Wat te doen:
Geef alle vermeldingen hieronder weer als een Markdown-tabel met de kolommen Nr en Vermelding, met één vermelding per rij en een volgnummer in de eerste kolom. Laat lege regels weg.

Fragment uit een dataset:

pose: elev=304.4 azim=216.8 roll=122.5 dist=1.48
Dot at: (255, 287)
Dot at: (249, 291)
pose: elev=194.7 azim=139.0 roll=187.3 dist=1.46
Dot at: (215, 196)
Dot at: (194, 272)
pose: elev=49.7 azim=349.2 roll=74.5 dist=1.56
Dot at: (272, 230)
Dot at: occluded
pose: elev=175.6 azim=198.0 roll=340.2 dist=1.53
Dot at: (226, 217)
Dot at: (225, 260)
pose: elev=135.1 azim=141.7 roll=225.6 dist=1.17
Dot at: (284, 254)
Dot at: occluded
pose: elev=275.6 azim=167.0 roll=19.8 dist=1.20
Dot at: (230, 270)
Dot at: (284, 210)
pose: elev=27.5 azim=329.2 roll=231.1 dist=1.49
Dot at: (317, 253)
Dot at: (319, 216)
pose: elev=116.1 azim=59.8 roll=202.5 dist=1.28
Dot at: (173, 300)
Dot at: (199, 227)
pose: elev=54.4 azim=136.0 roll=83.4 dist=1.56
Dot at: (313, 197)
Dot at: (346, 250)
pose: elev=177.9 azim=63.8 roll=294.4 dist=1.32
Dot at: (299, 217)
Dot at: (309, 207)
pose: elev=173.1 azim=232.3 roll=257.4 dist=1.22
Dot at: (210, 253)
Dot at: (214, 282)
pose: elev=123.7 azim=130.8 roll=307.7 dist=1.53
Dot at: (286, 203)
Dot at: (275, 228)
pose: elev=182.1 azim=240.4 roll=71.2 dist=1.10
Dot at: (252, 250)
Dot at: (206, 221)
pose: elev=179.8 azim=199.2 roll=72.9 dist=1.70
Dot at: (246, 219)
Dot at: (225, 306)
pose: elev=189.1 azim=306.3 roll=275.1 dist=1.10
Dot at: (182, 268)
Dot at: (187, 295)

Uitwerking opdracht:
| Nr | Vermelding |
|---|---|
| 1 | pose: elev=304.4 azim=216.8 roll=122.5 dist=1.48 |
| 2 | Dot at: (255, 287) |
| 3 | Dot at: (249, 291) |
| 4 | pose: elev=194.7 azim=139.0 roll=187.3 dist=1.46 |
| 5 | Dot at: (215, 196) |
| 6 | Dot at: (194, 272) |
| 7 | pose: elev=49.7 azim=349.2 roll=74.5 dist=1.56 |
| 8 | Dot at: (272, 230) |
| 9 | Dot at: occluded |
| 10 | pose: elev=175.6 azim=198.0 roll=340.2 dist=1.53 |
| 11 | Dot at: (226, 217) |
| 12 | Dot at: (225, 260) |
| 13 | pose: elev=135.1 azim=141.7 roll=225.6 dist=1.17 |
| 14 | Dot at: (284, 254) |
| 15 | Dot at: occluded |
| 16 | pose: elev=275.6 azim=167.0 roll=19.8 dist=1.20 |
| 17 | Dot at: (230, 270) |
| 18 | Dot at: (284, 210) |
| 19 | pose: elev=27.5 azim=329.2 roll=231.1 dist=1.49 |
| 20 | Dot at: (317, 253) |
| 21 | Dot at: (319, 216) |
| 22 | pose: elev=116.1 azim=59.8 roll=202.5 dist=1.28 |
| 23 | Dot at: (173, 300) |
| 24 | Dot at: (199, 227) |
| 25 | pose: elev=54.4 azim=136.0 roll=83.4 dist=1.56 |
| 26 | Dot at: (313, 197) |
| 27 | Dot at: (346, 250) |
| 28 | pose: elev=177.9 azim=63.8 roll=294.4 dist=1.32 |
| 29 | Dot at: (299, 217) |
| 30 | Dot at: (309, 207) |
| 31 | pose: elev=173.1 azim=232.3 roll=257.4 dist=1.22 |
| 32 | Dot at: (210, 253) |
| 33 | Dot at: (214, 282) |
| 34 | pose: elev=123.7 azim=130.8 roll=307.7 dist=1.53 |
| 35 | Dot at: (286, 203) |
| 36 | Dot at: (275, 228) |
| 37 | pose: elev=182.1 azim=240.4 roll=71.2 dist=1.10 |
| 38 | Dot at: (252, 250) |
| 39 | Dot at: (206, 221) |
| 40 | pose: elev=179.8 azim=199.2 roll=72.9 dist=1.70 |
| 41 | Dot at: (246, 219) |
| 42 | Dot at: (225, 306) |
| 43 | pose: elev=189.1 azim=306.3 roll=275.1 dist=1.10 |
| 44 | Dot at: (182, 268) |
| 45 | Dot at: (187, 295) |